Telehealth visits are a real option for some checkups
Not every prenatal visit has to happen in an exam room. ACOG supports incorporating telehealth into prenatal care, and many practices now offer video or phone visits for some routine checkups, often paired with a home blood pressure cuff so your numbers still get checked. Telehealth cannot replace everything, since ultrasounds, lab draws, vaccines, and physical exams need to happen in person, but for a routine check-in it can save you a long drive, time off work, or a childcare scramble. Ask your practice which visits can be virtual for you, especially if distance or transportation makes in-person visits hard.
If you cannot make a visit, reschedule, do not skip
Life happens: a shift you cannot trade, a sick kid, a car that will not start. When it does, call the office and reschedule as soon as you can instead of just skipping, because each visit is timed to catch specific things, and a missed glucose screen or blood pressure check is information your team never gets. Tell the office what got in the way, because there is often a fix. If transportation is the barrier, Medicaid covers non emergency medical transportation in many states, which can mean a free ride to and from your appointment, so ask your Medicaid plan or the clinic front desk how to arrange one. If work hours are the problem, ask about early, late, or telehealth slots.
Bring your questions written down
Prenatal visits are short, and the question that felt urgent at midnight has a way of vanishing in the exam room. Keeping a running list between appointments is the simplest fix. Materna is a bilingual, voice-first platform for pregnancy and postpartum care in Arizona, California, Texas, and Pennsylvania, and the Mommy Passport, free for patients, lets you save questions and log symptoms or blood pressure readings just by talking, in English or Spanish, so each visit starts from your real week instead of your memory of it. Materna does not replace your clinician, and for anything urgent, call your provider, or 911 in an emergency.
Frequently asked questions
- How many prenatal visits will I have in total?
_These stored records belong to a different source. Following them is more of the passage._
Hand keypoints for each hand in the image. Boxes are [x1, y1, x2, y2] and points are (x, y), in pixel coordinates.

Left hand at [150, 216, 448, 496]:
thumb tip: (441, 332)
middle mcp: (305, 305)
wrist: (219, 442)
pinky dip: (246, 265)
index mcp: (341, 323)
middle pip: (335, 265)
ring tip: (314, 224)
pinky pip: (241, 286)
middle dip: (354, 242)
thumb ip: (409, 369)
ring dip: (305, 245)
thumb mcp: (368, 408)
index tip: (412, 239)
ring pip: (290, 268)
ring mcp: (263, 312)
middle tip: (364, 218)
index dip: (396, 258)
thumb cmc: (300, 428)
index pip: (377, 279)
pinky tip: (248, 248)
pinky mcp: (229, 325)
- Under the traditional cadence ACOG describes, with care starting in the first trimester and a birth around the due date, the schedule works out to roughly a dozen or more visits: monthly until 28 weeks, every two weeks until 36 weeks, then weekly until birth. Your total depends on when you start care and on how your provider adjusts the plan for your health.
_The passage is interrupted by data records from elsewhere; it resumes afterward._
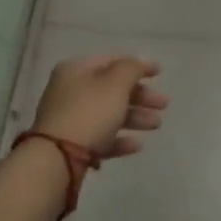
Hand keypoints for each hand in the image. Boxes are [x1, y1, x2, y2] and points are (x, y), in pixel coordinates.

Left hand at [31, 54, 168, 159]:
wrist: (57, 159)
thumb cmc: (89, 112)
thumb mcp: (116, 84)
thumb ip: (132, 69)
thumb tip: (140, 63)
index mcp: (76, 70)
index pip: (111, 61)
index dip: (137, 65)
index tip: (160, 74)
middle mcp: (70, 91)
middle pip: (112, 89)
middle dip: (140, 96)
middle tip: (164, 105)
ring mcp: (69, 119)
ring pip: (108, 114)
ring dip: (135, 117)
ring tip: (157, 125)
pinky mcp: (71, 146)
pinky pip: (100, 137)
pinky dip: (119, 139)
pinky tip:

- Can some prenatal visits happen by telehealth?
- Often, yes. ACOG supports incorporating telehealth into prenatal care, and many practices offer video or phone visits for some routine checkups, sometimes paired with a home blood pressure cuff. Ultrasounds, labs, vaccines, and exams still need to be in person, so ask your practice which visits can be virtual for you.
- What should I do if I miss a prenatal appointment?
- Call the office and reschedule as soon as you can rather than waiting for the next one, because each visit is timed to catch specific things. If getting there is the problem, ask about non emergency medical transportation, a Medicaid benefit in many states that can provide a free ride to medical appointments.
- Why do prenatal visits become weekly at the end of pregnancy?
- The last weeks are when problems like preeclampsia most often appear and when the position of the baby and signs of approaching labor matter most. Weekly visits let your provider check your blood pressure, the growth and position of the baby, and how you are doing, so anything that changes is caught quickly.